Adversarial examples in neural networks

Posted: 2017-02-21 , Modified: 2017-02-21

Introduction
[LCLS17] Delving into Transferable Adversarial Examples
Questions

Introduction

Statement

Neural networks can be easily fooled—ex. an adversary adding a small amount of noise can change the classification from “dog” to “cat” with high confidence. It can be fooled even by a weak adversary with just black-box access!

Related to making NN’s resistant: Have NN’s give a confidence bound.

Ideas:

Use uncertainty quantification from statistics: Fisher information. See personal communication with Jacob S.
Use an ensemble of neural nets. Train an ensemble in parallel, vs. train together against a discriminator.
Sleeping in NN
Use some kind of calibration. I have a suspicion that cross-entropy simply doesn’t generalize because losses are unbounded.
Active learning
Make Lipschitz/other regularization. Give noisy example with the kind of noise you want to be resistant against. (ex. use wavelet basis in convolution)
Boosting
\(\iy\to 2\) norm. SDP relaxation, etc. (Jacob S)
Path norm SGD.
Quantization. Can we still get adversarial examples if all values are rounded to 0 or 1? (both during training and test) (Maybe adversarial for \(L^1\) norm now, change the coordinates with largest gradient.)
PCA. Can we just kill coefficients of large components? Can we train adversarially against these?
Enforce sparsity (or recover manifold) in hidden layers.
“How much more does it cost to train this example correctly?”

Blog posts

Literature

[SZSB14] Intriguing properties of neural networks paper
Ian J Goodfellow, Jonathon Shlens, and Christian Szegedy.
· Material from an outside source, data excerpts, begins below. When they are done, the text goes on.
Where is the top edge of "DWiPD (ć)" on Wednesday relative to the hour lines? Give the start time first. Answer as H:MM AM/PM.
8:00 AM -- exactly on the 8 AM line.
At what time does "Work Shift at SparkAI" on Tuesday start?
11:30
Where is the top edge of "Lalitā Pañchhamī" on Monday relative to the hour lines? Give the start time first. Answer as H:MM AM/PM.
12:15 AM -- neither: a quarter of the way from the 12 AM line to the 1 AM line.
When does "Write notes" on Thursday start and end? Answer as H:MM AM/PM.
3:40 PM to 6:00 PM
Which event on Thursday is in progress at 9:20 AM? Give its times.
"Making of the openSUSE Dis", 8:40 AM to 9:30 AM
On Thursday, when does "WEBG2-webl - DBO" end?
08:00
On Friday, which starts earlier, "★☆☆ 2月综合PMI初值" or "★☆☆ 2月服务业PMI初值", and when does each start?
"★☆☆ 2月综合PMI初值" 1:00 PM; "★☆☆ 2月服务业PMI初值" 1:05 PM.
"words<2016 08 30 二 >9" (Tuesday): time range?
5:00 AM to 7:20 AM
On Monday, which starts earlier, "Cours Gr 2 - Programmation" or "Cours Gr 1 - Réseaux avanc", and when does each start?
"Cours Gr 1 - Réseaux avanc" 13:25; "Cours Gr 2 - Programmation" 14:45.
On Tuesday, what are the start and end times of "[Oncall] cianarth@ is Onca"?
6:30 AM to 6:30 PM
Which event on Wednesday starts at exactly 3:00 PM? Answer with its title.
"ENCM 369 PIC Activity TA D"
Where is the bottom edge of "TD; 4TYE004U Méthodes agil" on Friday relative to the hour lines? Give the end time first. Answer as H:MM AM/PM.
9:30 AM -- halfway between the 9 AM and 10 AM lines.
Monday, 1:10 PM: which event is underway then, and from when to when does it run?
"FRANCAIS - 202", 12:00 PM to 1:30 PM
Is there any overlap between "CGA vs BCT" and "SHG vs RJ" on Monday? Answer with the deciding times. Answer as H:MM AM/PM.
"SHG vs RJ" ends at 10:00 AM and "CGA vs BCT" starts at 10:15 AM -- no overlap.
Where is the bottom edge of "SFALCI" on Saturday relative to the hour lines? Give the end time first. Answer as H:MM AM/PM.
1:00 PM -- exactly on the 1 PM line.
Explaining and harnessing adversarial examples. arXiv preprint arXiv:1412.6572, 2014.
[NYC15] Deep Neural Networks are Easily Fooled - High Confidence Predictions for Unrecognizable Images
[LCLS17] Delving into Transferable Adversarial Examples and Black-box Attacks

Experiments

Reproduce adversarial examples result on a simple dataset, e.g. MNIST.
Try training an ensemble of NN in parallel and compare to predictions of a single one.

Theory

Think in terms of learning theory, VC dimension…

[LCLS17] Delving into Transferable Adversarial Examples

Model, training data, training process, test label set unknown to attacker.
Large dataset (ImageNet)
Do not construct substitute model

What is the difference between targeted and non-targeted transferability?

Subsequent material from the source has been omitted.